Criança! Não verás país nenhum como este:
Imita na grandeza a terra em que nasceste! *

Com nove anos decorei essa poesia, e recitava à torto e à direito, até dava vontade chorar, de tão comovente.

Bom, eu não sei o que Olavo Bilac pensou quando escreveu isso; talvez fosse influência parnasiana, ou quem sabe o poeta acreditava mesmo nisso! Mas nada se comprovou na história pretérita; e na presente muito menos.

O céu, o mar e os rios estão poluídos.

Florestas? Natureza perpetuamente em festa? Nem a natureza tem condições de se perpetuar. As grandes extensões de matas estão se tornando desertos.

E os habitantes dessa pátria amada, se acabam de trabalhar, embora nem sempre tenham um pão ou um teto para se agasalharem.
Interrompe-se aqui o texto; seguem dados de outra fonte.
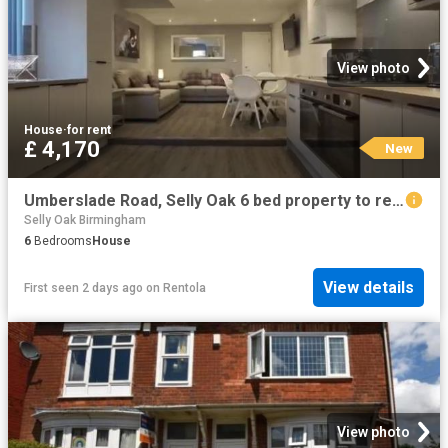
View photo
House
·
for rent
£ 4,170
New
Umberslade Road, Selly Oak 6 bed property to rent £4,170 pcm £962 pw
Selly Oak Birmingham
6
Bedrooms
House
View details
First seen 2 days ago
on
Rentola
View photo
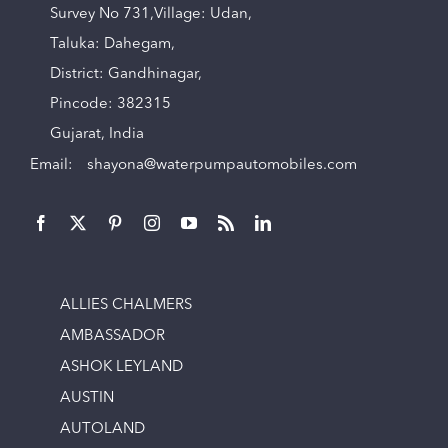
Survey No 731,Village: Udan,
Taluka: Dahegam,
District: Gandhinagar,
Pincode: 382315
Gujarat, India
Email:
shayona@waterpumpautomobiles.com
ALLIES CHALMERS
AMBASSADOR
ASHOK LEYLAND
AUSTIN
AUTOLAND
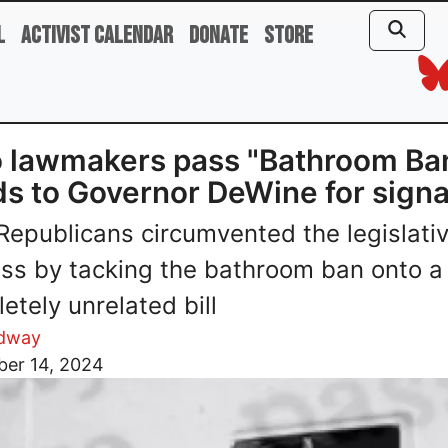
l
Activist Calendar
Donate
Store
 lawmakers pass "Bathroom Ban
s to Governor DeWine for signa
Republicans circumvented the legislati
ss by tacking the bathroom ban onto a
etely unrelated bill
dway
er 14, 2024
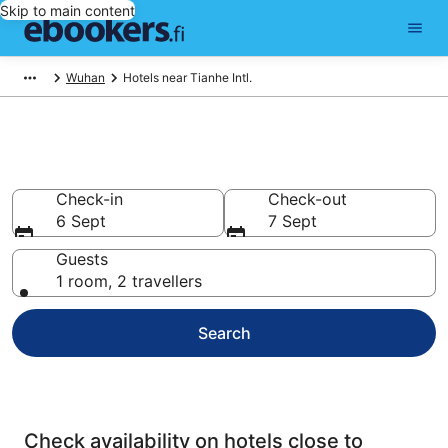
Skip to main content
Wuhan
Hotels near Tianhe Intl.
Wuhan Airport Hotels
Check-in
Check-out
6 Sept
7 Sept
Guests
1 room, 2 travellers
Search
Check availability on hotels close to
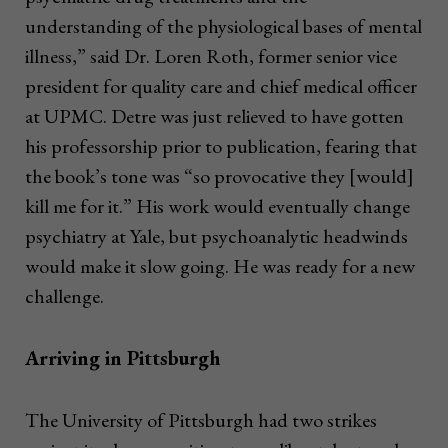
understanding of the physiological bases of mental
illness,” said Dr. Loren Roth, former senior vice
president for quality care and chief medical officer
at UPMC. Detre was just relieved to have gotten
his professorship prior to publication, fearing that
the book’s tone was “so provocative they [would]
kill me for it.” His work would eventually change
psychiatry at Yale, but psychoanalytic headwinds
would make it slow going. He was ready for a new
challenge.
Arriving in Pittsburgh
The University of Pittsburgh had two strikes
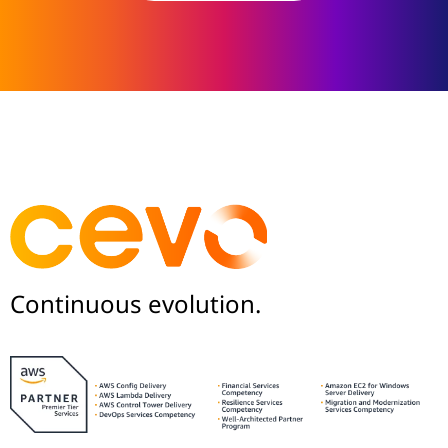
Continuous evolution.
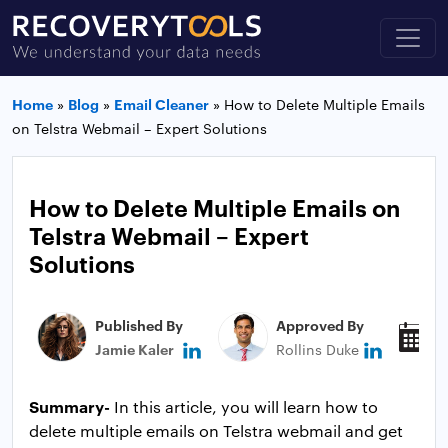
Home
»
Blog
»
Email Cleaner
»
How to Delete Multiple Emails
on Telstra Webmail – Expert Solutions
How to Delete Multiple Emails on
Telstra Webmail – Expert
Solutions
Published By
Approved By
P
Jamie Kaler
Rollins Duke
J
Summary-
In this article, you will learn how to
delete multiple emails on Telstra webmail and get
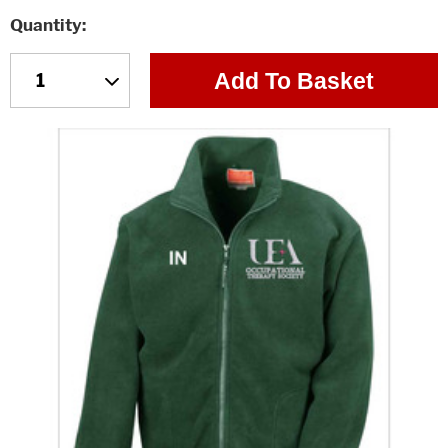
Quantity
Add To Basket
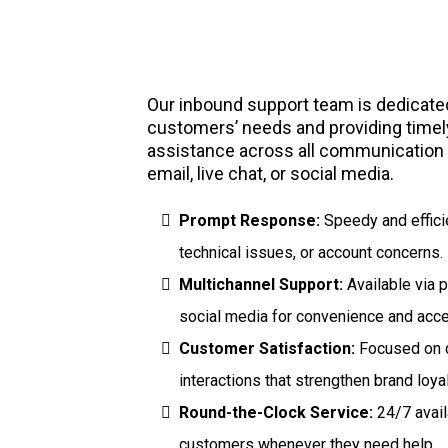
Inbound Support
Our inbound support team is dedicated 
customers’ needs and providing timely
assistance across all communicatio
email, live chat, or social media.
Prompt Response:
Speedy and efficie
technical issues, or account concerns.
Multichannel Support:
Available via p
social media for convenience and acces
Customer Satisfaction:
Focused on c
interactions that strengthen brand loyal
Round-the-Clock Service:
24/7 avail
customers whenever they need help.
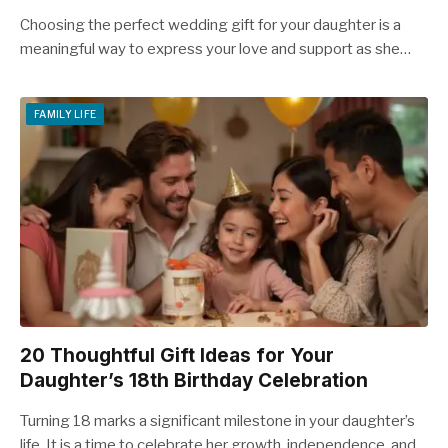
Choosing the perfect wedding gift for your daughter is a
meaningful way to express your love and support as she…
FAMILY LIFE
20 Thoughtful Gift Ideas for Your
Daughter’s 18th Birthday Celebration
Turning 18 marks a significant milestone in your daughter’s
life. It is a time to celebrate her growth, independence, and…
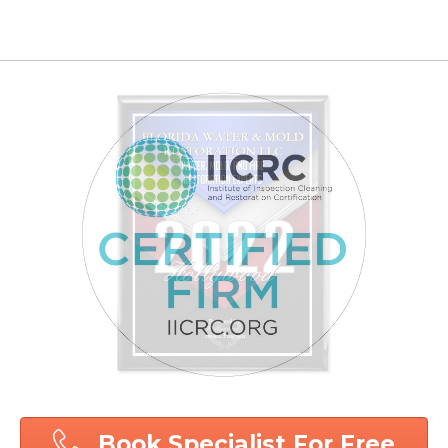
Book Specialist For Free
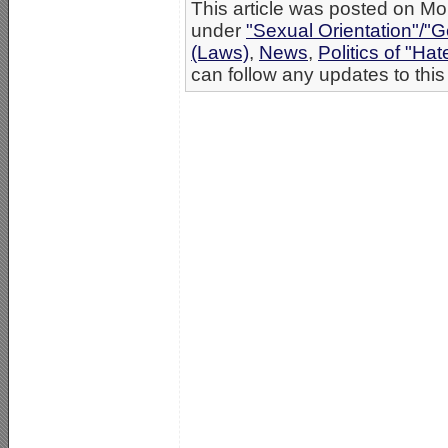
This article was posted on Mo
under
"Sexual Orientation"/"G
(Laws)
,
News
,
Politics of "Hat
can follow any updates to this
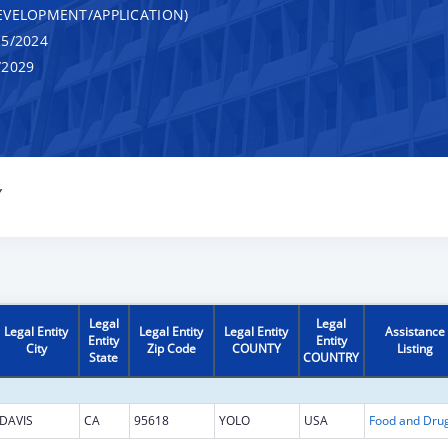
VELOPMENT/APPLICATION)
5/2024
/2029
Y
Legal
Legal
Legal Entity
Legal Entity
Legal Entity
Assistance
Entity
Entity
City
Zip Code
COUNTY
Listing
State
COUNTRY
DAVIS
CA
95618
YOLO
USA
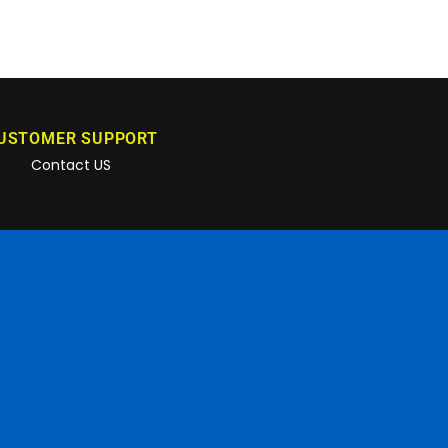
USTOMER SUPPORT
Contact US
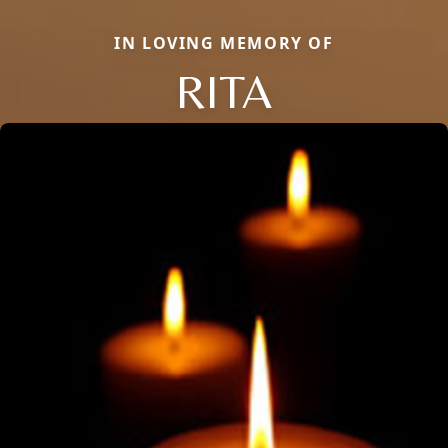
IN LOVING MEMORY OF
RITA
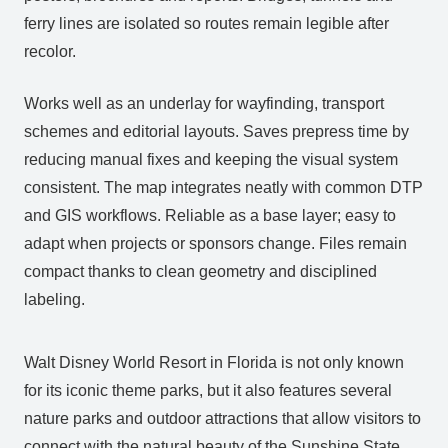
ferry lines are isolated so routes remain legible after
recolor.
Works well as an underlay for wayfinding, transport
schemes and editorial layouts. Saves prepress time by
reducing manual fixes and keeping the visual system
consistent. The map integrates neatly with common DTP
and GIS workflows. Reliable as a base layer; easy to
adapt when projects or sponsors change. Files remain
compact thanks to clean geometry and disciplined
labeling.
Walt Disney World Resort in Florida is not only known
for its iconic theme parks, but it also features several
nature parks and outdoor attractions that allow visitors to
connect with the natural beauty of the Sunshine State.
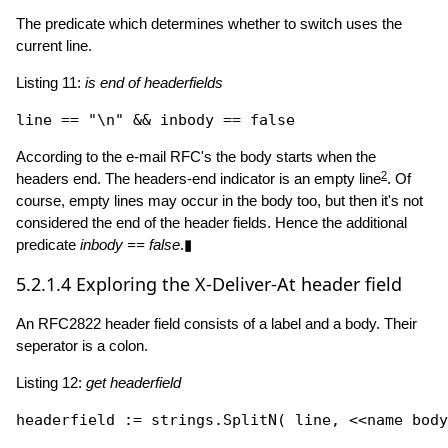
The predicate which determines whether to switch uses the
current line.
Listing 11:
is end of headerfields
line == 
"\n"
 && inbody == 
false
According to the e-mail RFC's the body starts when the
2
headers end. The headers-end indicator is an empty line
. Of
course, empty lines may occur in the body too, but then it's not
considered the end of the header fields. Hence the additional
predicate
inbody == false
.▮
5.2.1.4
Exploring the X-Deliver-At header field
An RFC2822 header field consists of a label and a body. Their
seperator is a colon.
Listing 12:
get headerfield
headerfield := strings.
SplitN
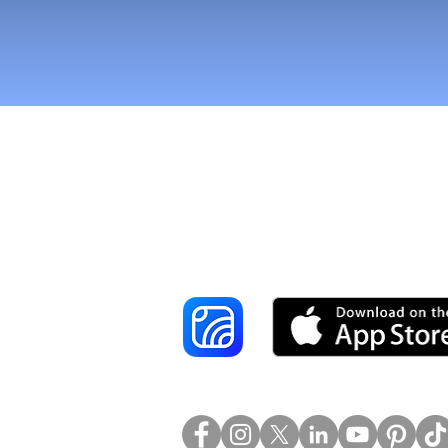
Reach More Cus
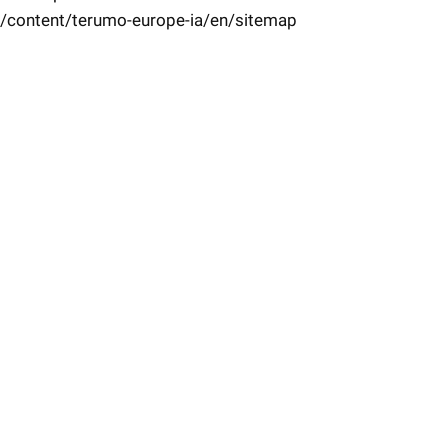
/content/terumo-europe-ia/en/sitemap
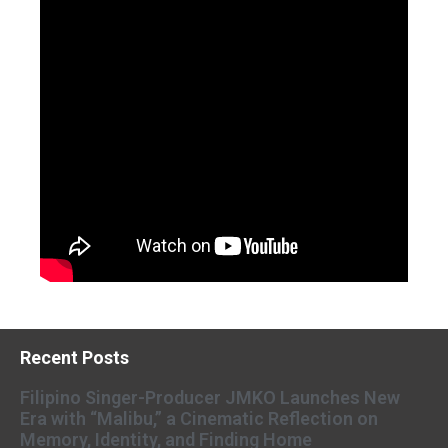
Recent Posts
Filipino Singer-Producer JMKO Launches New
Era with “Malibu,” a Cinematic Reflection on
Memory, Identity, and Finding Home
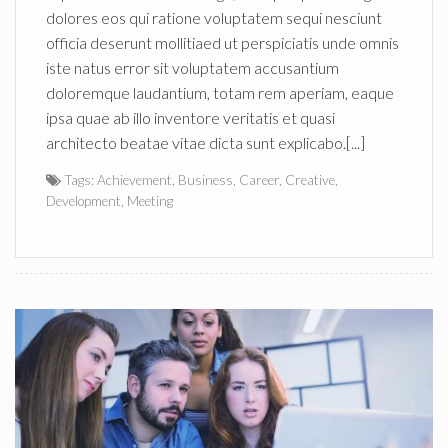
dolores eos qui ratione voluptatem sequi nesciunt
officia deserunt mollitiaed ut perspiciatis unde omnis
iste natus error sit voluptatem accusantium
doloremque laudantium, totam rem aperiam, eaque
ipsa quae ab illo inventore veritatis et quasi
architecto beatae vitae dicta sunt explicabo.[...]
Tags:
Achievement
,
Business
,
Career
,
Creative
,
Development
,
Meeting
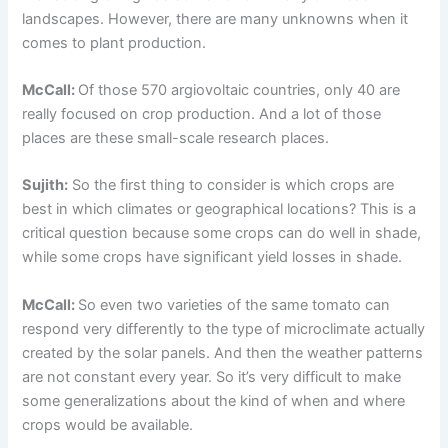
landscapes. However, there are many unknowns when it
comes to plant production.
McCall:
Of those 570 argiovoltaic countries, only 40 are
really focused on crop production. And a lot of those
places are these small-scale research places.
Sujith:
So the first thing to consider is which crops are
best in which climates or geographical locations? This is a
critical question because some crops can do well in shade,
while some crops have significant yield losses in shade.
McCall:
So even two varieties of the same tomato can
respond very differently to the type of microclimate actually
created by the solar panels. And then the weather patterns
are not constant every year. So it’s very difficult to make
some generalizations about the kind of when and where
crops would be available.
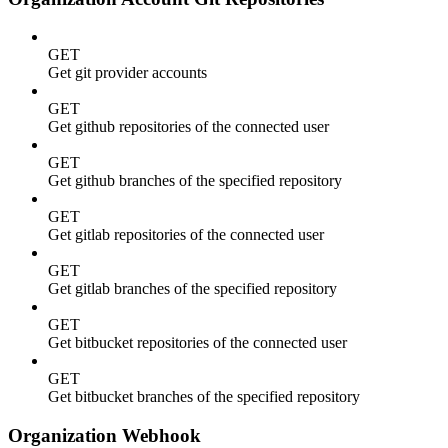
GET
Get git provider accounts
GET
Get github repositories of the connected user
GET
Get github branches of the specified repository
GET
Get gitlab repositories of the connected user
GET
Get gitlab branches of the specified repository
GET
Get bitbucket repositories of the connected user
GET
Get bitbucket branches of the specified repository
Organization Webhook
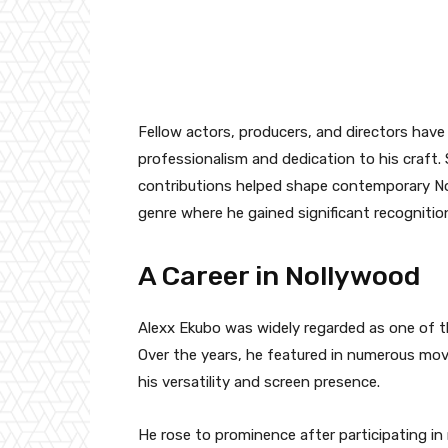
Fellow actors, producers, and directors have
professionalism and dedication to his craft.
contributions helped shape contemporary Nol
genre where he gained significant recognitio
A Career in Nollywood
Alexx Ekubo was widely regarded as one of th
Over the years, he featured in numerous movi
his versatility and screen presence.
He rose to prominence after participating in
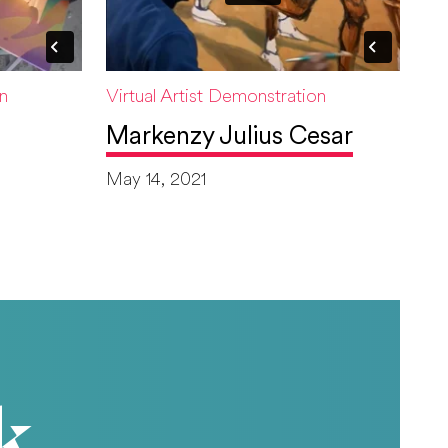
on
Virtual Artist Demonstration
Markenzy Julius Cesar
May 14, 2021
k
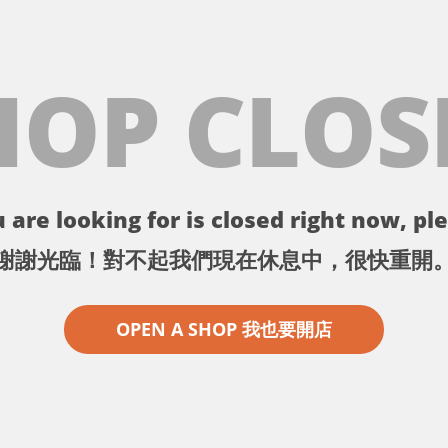
HOP CLOS
 are looking for is closed right now, ple
謝謝光臨！對不起我們現在休息中，很快重開
OPEN A SHOP 我也要開店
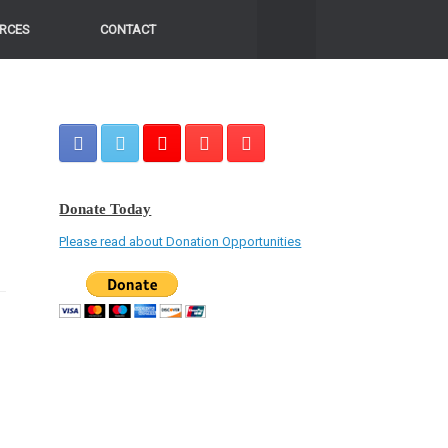
RCES
CONTACT
Donate Today
Please read about Donation Opportunities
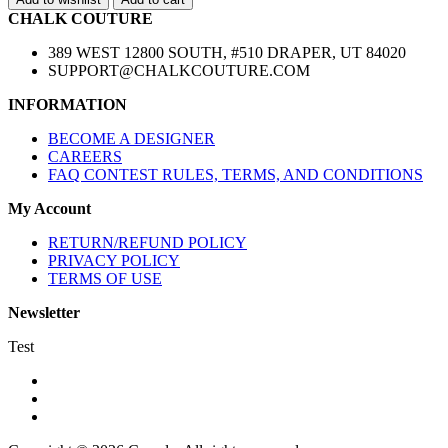
CHALK COUTURE
389 WEST 12800 SOUTH, #510 DRAPER, UT 84020
SUPPORT@CHALKCOUTURE.COM
INFORMATION
BECOME A DESIGNER
CAREERS
FAQ CONTEST RULES, TERMS, AND CONDITIONS
My Account
RETURN/REFUND POLICY
PRIVACY POLICY
TERMS OF USE
Newsletter
Test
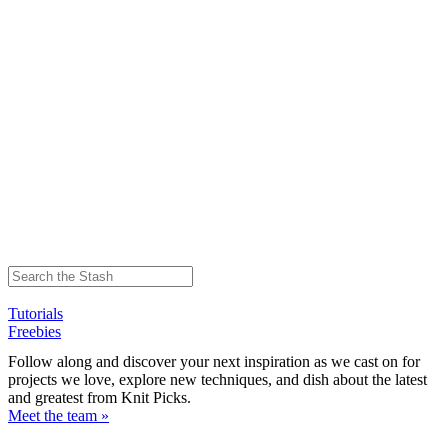
Tutorials
Freebies
Follow along and discover your next inspiration as we cast on for
projects we love, explore new techniques, and dish about the latest
and greatest from Knit Picks.
Meet the team »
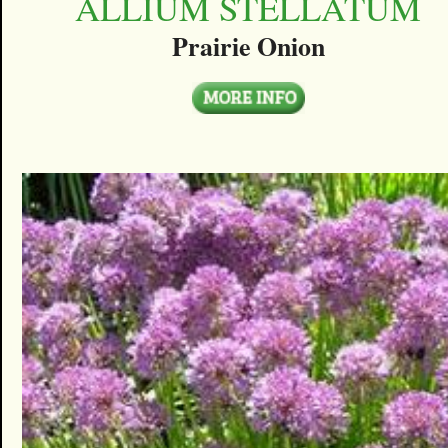
ALLIUM STELLATUM
Prairie Onion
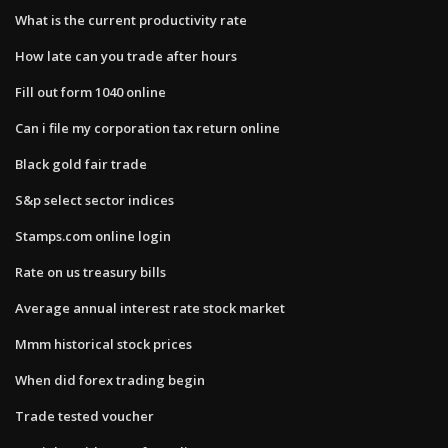
What is the current productivity rate
How late can you trade after hours
Fill out form 1040 online
Can i file my corporation tax return online
Black gold fair trade
S&p select sector indices
Stamps.com online login
Rate on us treasury bills
Average annual interest rate stock market
Mmm historical stock prices
When did forex trading begin
Trade tested voucher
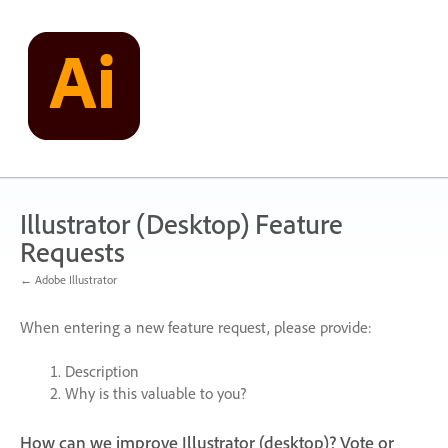
Skip
to
content
Illustrator (Desktop) Feature
Requests
← Adobe Illustrator
When entering a new feature request, please provide:
Description
Why is this valuable to you?
How can we improve Illustrator (desktop)? Vote or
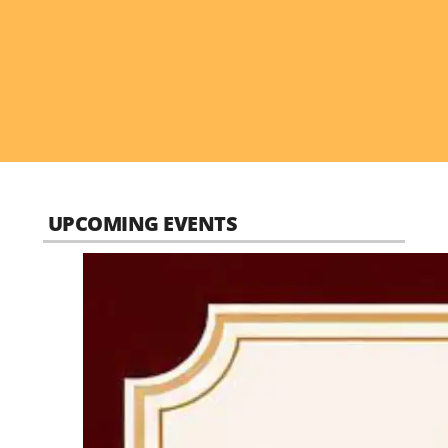
UPCOMING EVENTS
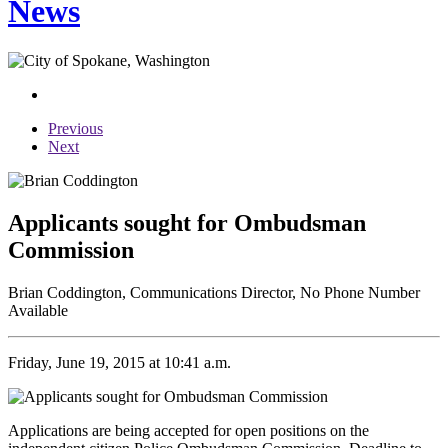
News
Previous
Next
Applicants sought for Ombudsman
Commission
Brian Coddington, Communications Director, No Phone Number
Available
Friday, June 19, 2015 at 10:41 a.m.
Applications are being accepted for open positions on the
Quem enriquece, não são os que fecunda a terra com seu suor. Esses vêem seus esforços cada vez menos recompensados. A felicidade é aparente e passageira, como de alguém que tem que se conformar com sua posição; e empobrecem cada vez mais.

Acho que a única coisa que Bilac tinha razão é de não veremos nenhum país igual a esse.

* "A Pátria - poesia de Olavo Bilac.